Ramiro Borja

Personal information
- Full name: Ramiro A. Borja M.
- Date of birth: August 28, 1961 (age 63)
- Place of birth: Quito, Ecuador
- Position(s): Forward / Midfielder

Youth career
- 1979–1980: Rutgers

Senior career*
- Years: Team / Apps / (Gls)
- 1986–1987: Memphis Storm (indoor)
- 1987–1988: Los Angeles Lazers / 11 / (1)
- 1988–1989: Memphis Storm (indoor)
- 1989–1991: Albany Capitals

International career
- 1992: Puerto Rico

= Ramiro Borja =

Ecuadorean-American soccer player (born 1961)

Ramiro Borja is a retired Ecuadorean-American soccer player.
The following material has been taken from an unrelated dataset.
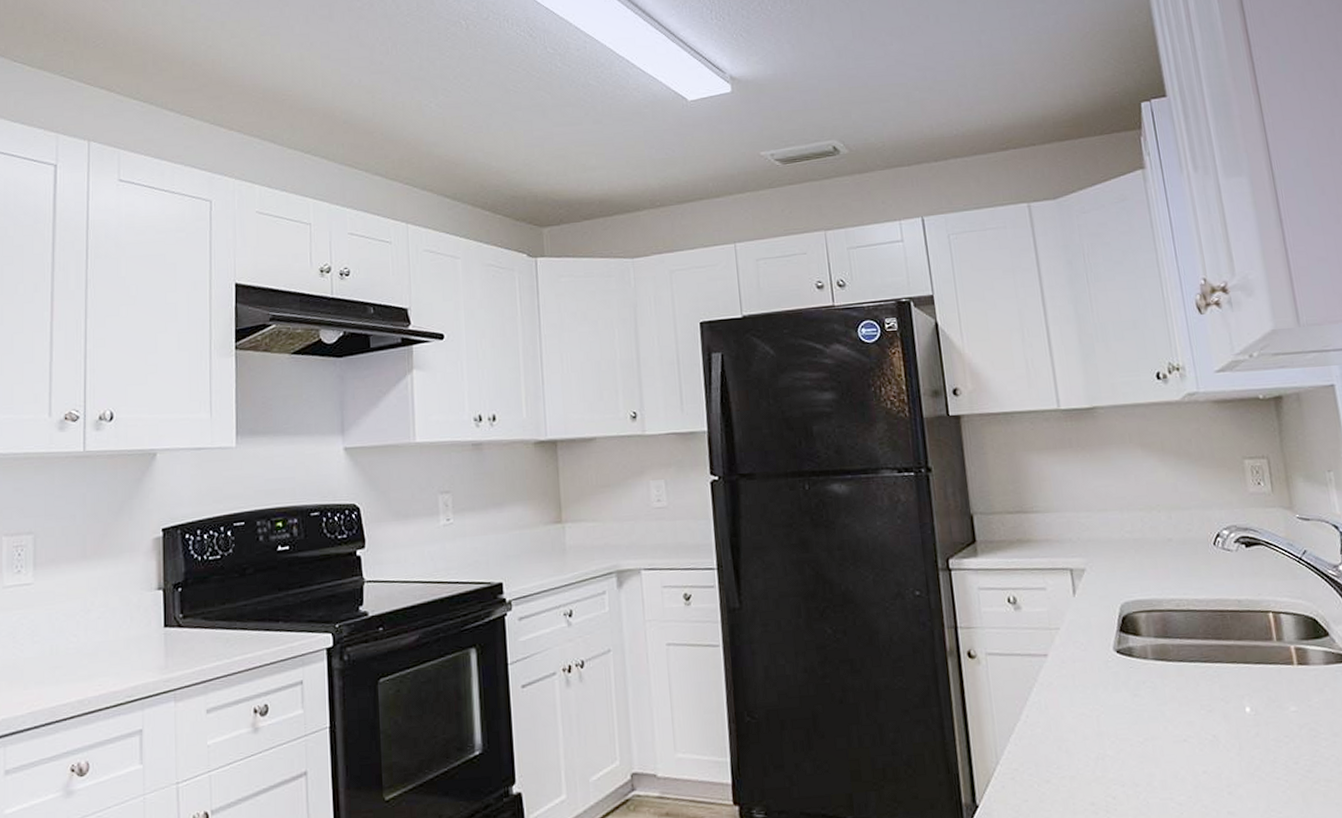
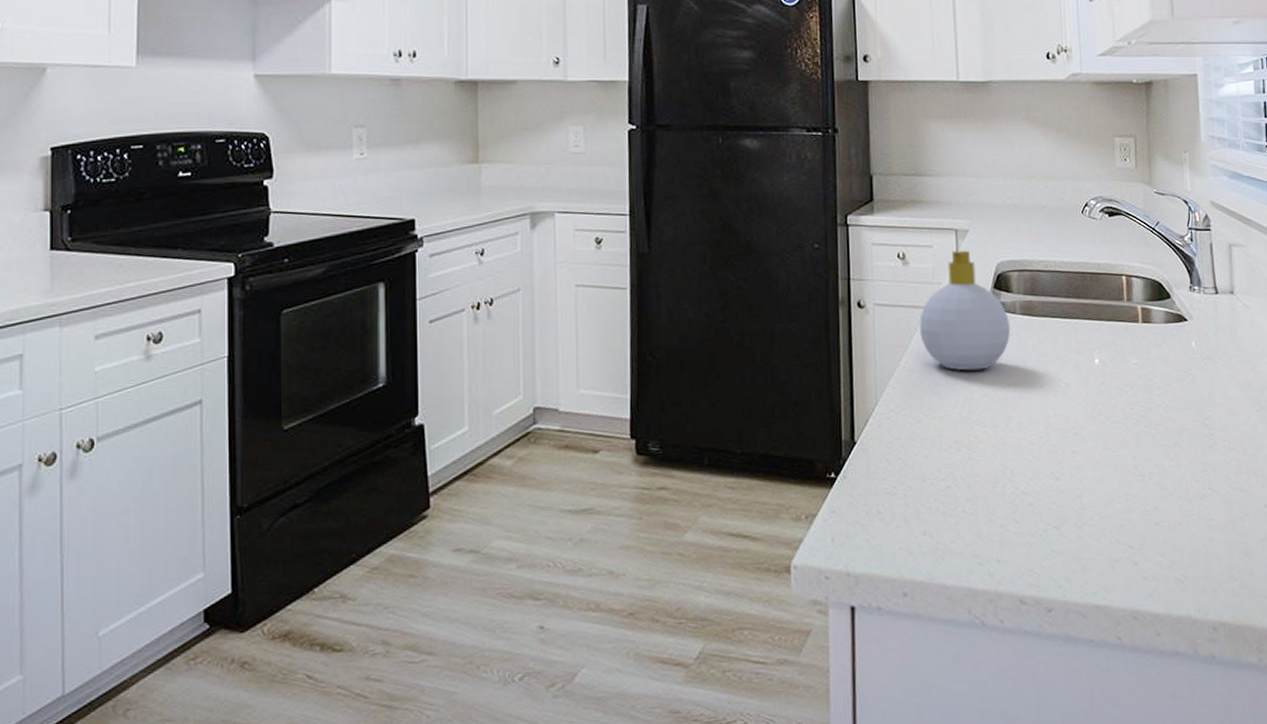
soap bottle: none [1038,591,1144,724] -> present [919,250,1011,371]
He played professionally in the Major Indoor Soccer League, American Indoor Soccer Association and American Professional Soccer League.

Borja, brother of Chico Borja, was raised in Belleville, New Jersey, and played prep soccer at Belleville High School. He attended Rutgers University, playing for the Rutgers Scarlet Knights men's soccer team in 1979 and 1980. In 1986, Borja signed with the Memphis Storm of the American Indoor Soccer Association. In 1987, he moved to the Los Angeles Lazers of the Major Indoor Soccer League, but was back with the Storm a year later. In 1989, he moved outdoors with the Albany Capitals of the American Soccer League. He played three seasons with the Capitals, the last two in the American Professional Soccer League. He was 1991 First Team All League.

==International==
Borja competed for the Puerto Rico national football team during Puerto Rico's qualification games for the 1994 FIFA World Cup.